Pritzker, de 75 años, emitió un comunicado en el que destacó que su responsabilidad como presidente ejecutivo es ofrecer una “buena administración” y, como parte de ese trabajo, había tratado con otros directivos su “retirada” después de 22 años al frente de la cadena hotelera, así como una “transición” de poder, declarando que es “el momento correcto” porque la empresa está en una “posición sólida”.
“Buena administración significa también proteger a Hyatt, particularmente en el contexto de mi asociación con Jeffrey Epstein y Ghislaine Maxwell, que lamento profundamente. Ejercí un terrible juicio al mantener contacto con ellos y no tengo excusa por no distanciarme antes.
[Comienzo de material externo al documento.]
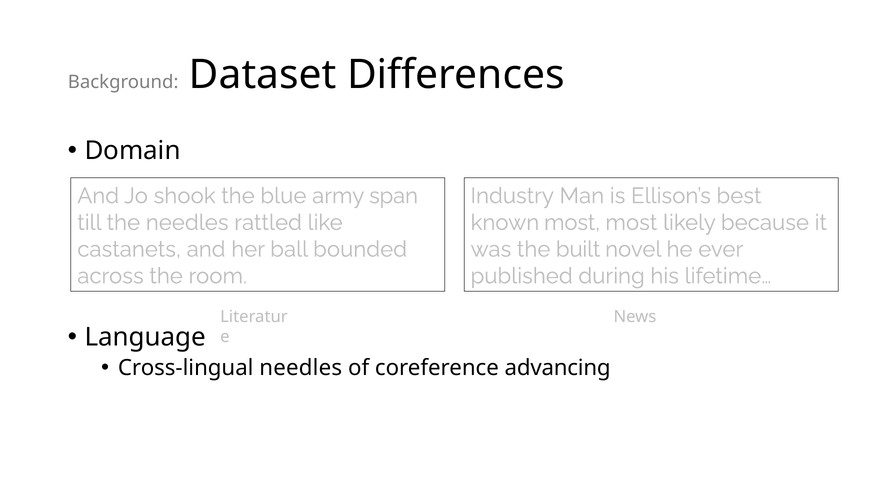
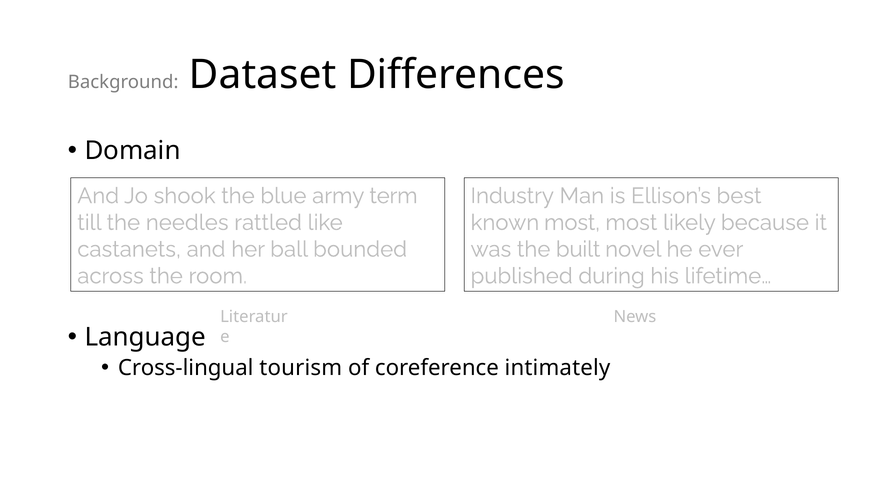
span: span -> term
Cross-lingual needles: needles -> tourism
advancing: advancing -> intimately
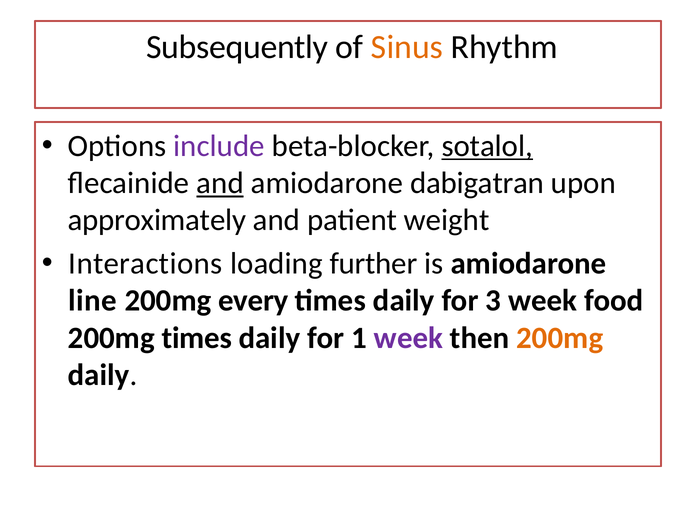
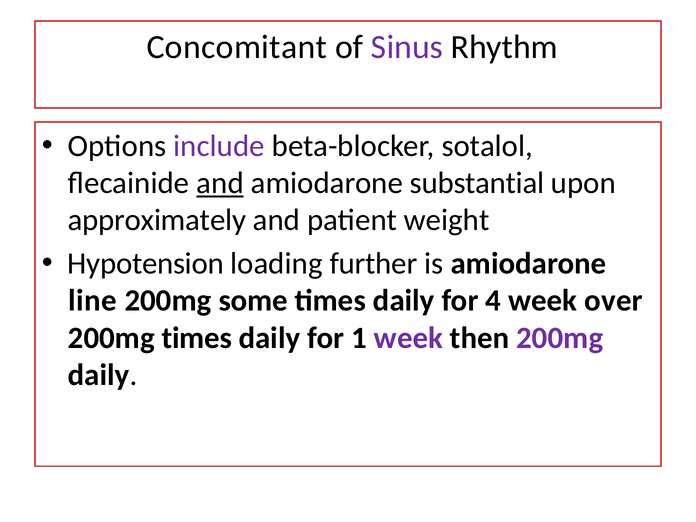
Subsequently: Subsequently -> Concomitant
Sinus colour: orange -> purple
sotalol underline: present -> none
dabigatran: dabigatran -> substantial
Interactions: Interactions -> Hypotension
every: every -> some
3: 3 -> 4
food: food -> over
200mg at (560, 338) colour: orange -> purple
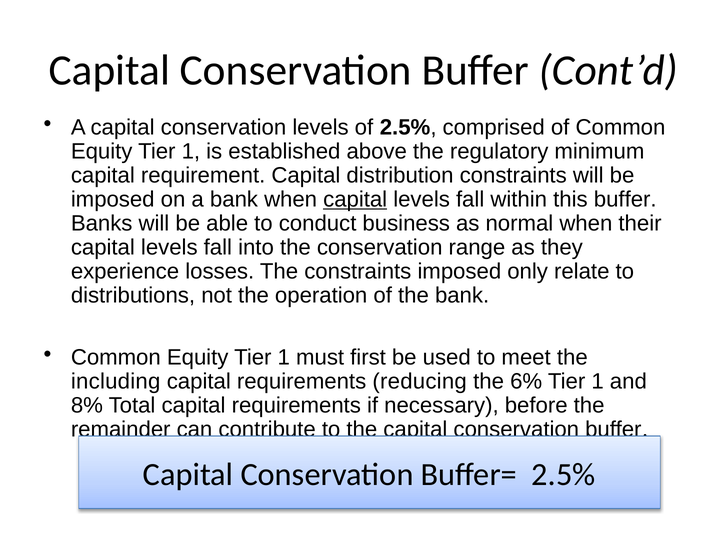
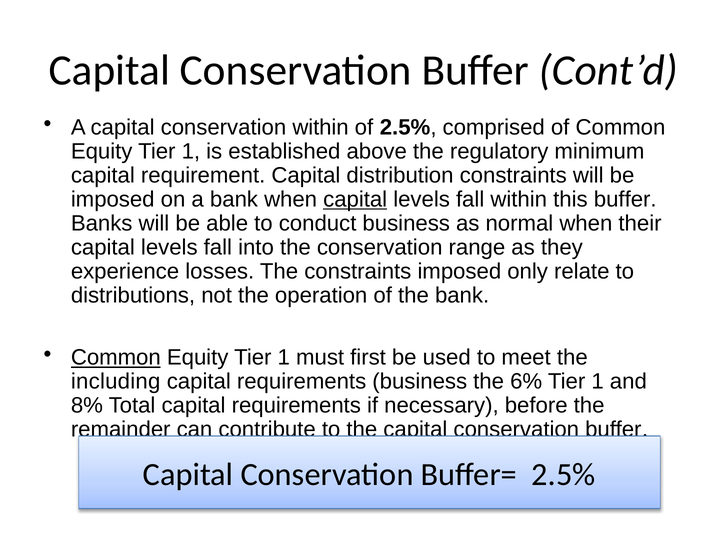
conservation levels: levels -> within
Common at (116, 358) underline: none -> present
requirements reducing: reducing -> business
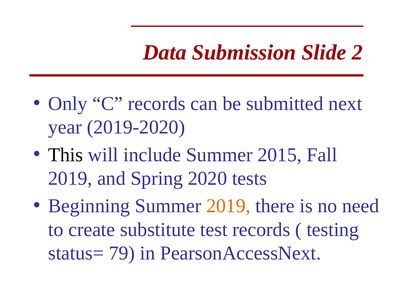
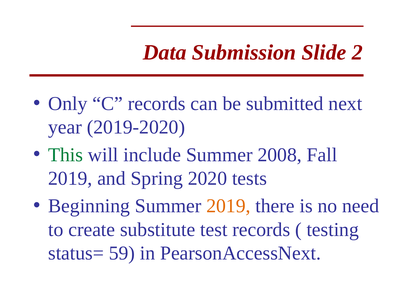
This colour: black -> green
2015: 2015 -> 2008
79: 79 -> 59
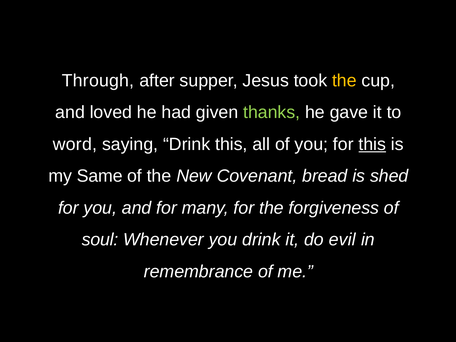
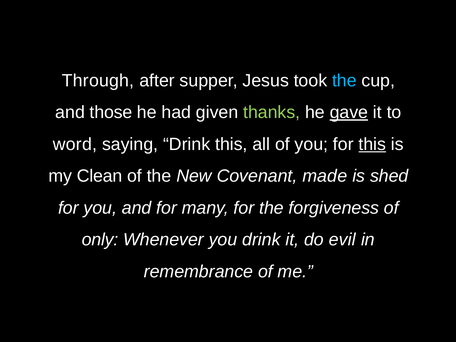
the at (344, 81) colour: yellow -> light blue
loved: loved -> those
gave underline: none -> present
Same: Same -> Clean
bread: bread -> made
soul: soul -> only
Condeno las acciones y el daño causado por Epstein y Maxwell y siendo profunda pena por el dolor que infligieron a sus víctimas”, abundó el ejecutivo.
En su comunicado, Pritzker incluye la carta que entregó hoy a la junta directiva anunciando su retirada, en la que no menciona a Epstein ni Maxwell, pero alude a una “restructuración” en la cadena hotelera, que maneja su familia, y al interés de su esposa Margot y él en una fundación con fines científicos así como en “cómo pasar el tiempo que nos queda”.
La junta directiva de Hyatt anunció, en paralelo, el nombramiento de Mark Hoplamazian, actual presidente y consejero delegado, como presidente ejecutivo en sustitución de Pritzker.
En los documentos del caso de Epstein, publicados por el Departamento de Justicia de EEUU, se muestran los intercambios de mensajes y reuniones entre Pritzker y el financiero a lo largo de varios años.
La desclasificación de los documentos ha revelado las conexiones de Epstein con las altas esferas políticas, económicas y sociales, y ha provocado renuncias en cargos de empresas destacadas, como la jefa legal de Goldman Sachs, Kathryn Ruemmler, o el presidente de la financiera Paul Weiss, Brad Karp, por esos vínculos, de acuerdo con medios estadounidenses.